Xerox, where Mr Tesler spent part of his career, paid tribute to him.
Pioneering computer scientist Larry Tesler, who invented cut/copy & paste, find & replace, has passed away at the age of 74.
Tesler, who breathed his last on Monday, pioneered the concept of "cut-copy-paste" during his time at the Xerox Palo Alto Research Centre in the 1970s.
The concepts would later become instrumental user interface building blocks for both text editors and entire computer operating systems (OS).
The advent of the personal computer wasn't just about making these powerful machines available to everyone, it was also about making them accessible and usable, even for those lacking a computer science degree. After working in AI research, he joined Xerox's Palo Alto Research Center (PARC) in 1973, where he developed cut, copy, and paste ( scientifically known as gypsy ) which is used to remove, duplicate and reposition texts.
"Your workday is easier thanks to his revolutionary ideas", Xerox tweeted Thursday to honor Tesler. The cause of his death wasn't immediately available.

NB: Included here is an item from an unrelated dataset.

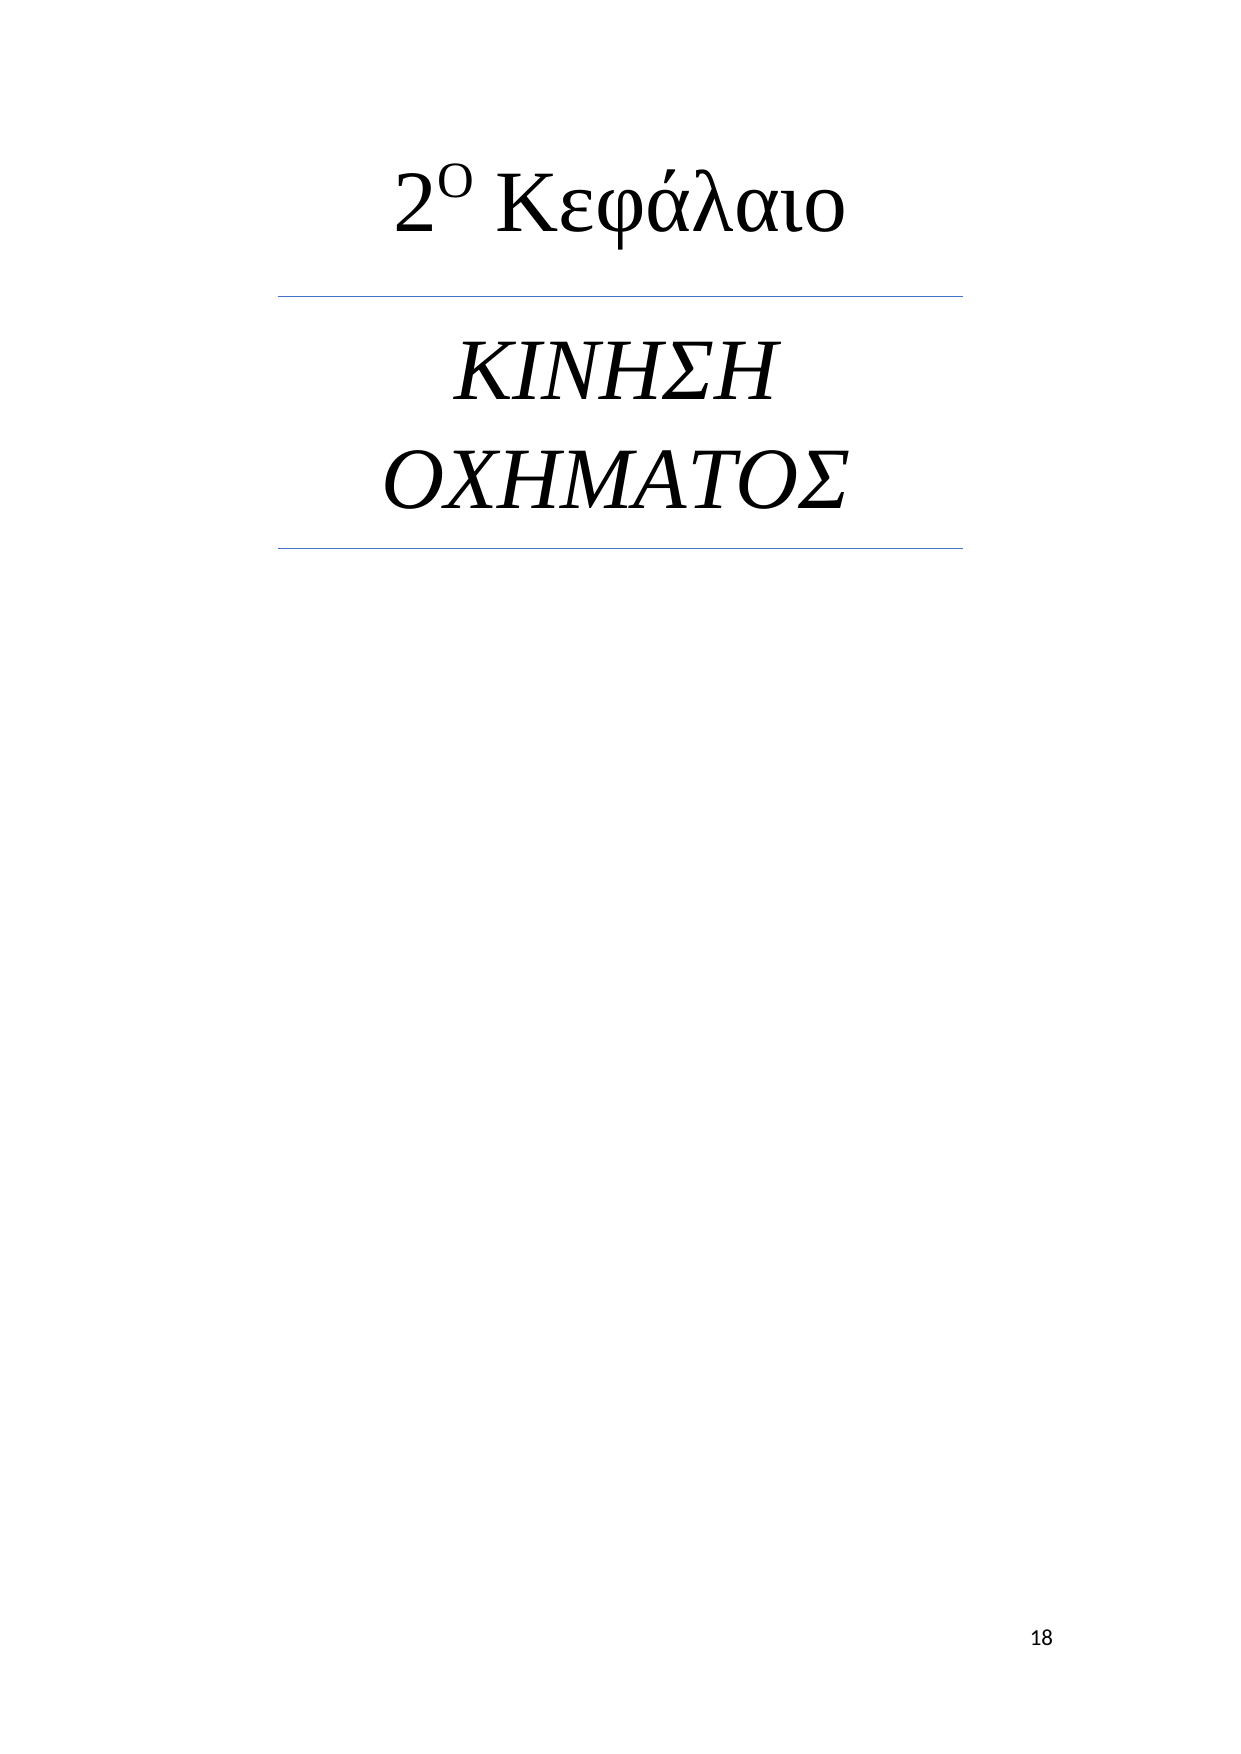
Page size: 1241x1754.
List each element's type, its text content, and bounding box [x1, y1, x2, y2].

text ΚΙΝΗΣΗ ΟΧΗΜΑΤΟΣ [277, 297, 963, 549]
subtitle 2Ο Κεφάλαιο [187, 150, 1053, 251]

In addition to his contributions to some of Apple's most famous hardware, Tesler was also known for his efforts to make software and user interfaces more accessible.
Tesler was born in NY and attended Stanford University, where he received a degree in mathematics in 1965.
Tesler left Xerox to work for Apple in 1980 after he was recruited by its late co-founder Steve Jobs. In 1993, he was promoted as the chief scientist of Apple.
He went on to establish an education startup and do stints in user-experience technology at Amazon and Yahoo.
After leaving Apple and Yahoo!, as of 2009, he was an independent consultant and lived with his wife in the Silicon Valley area with his wife.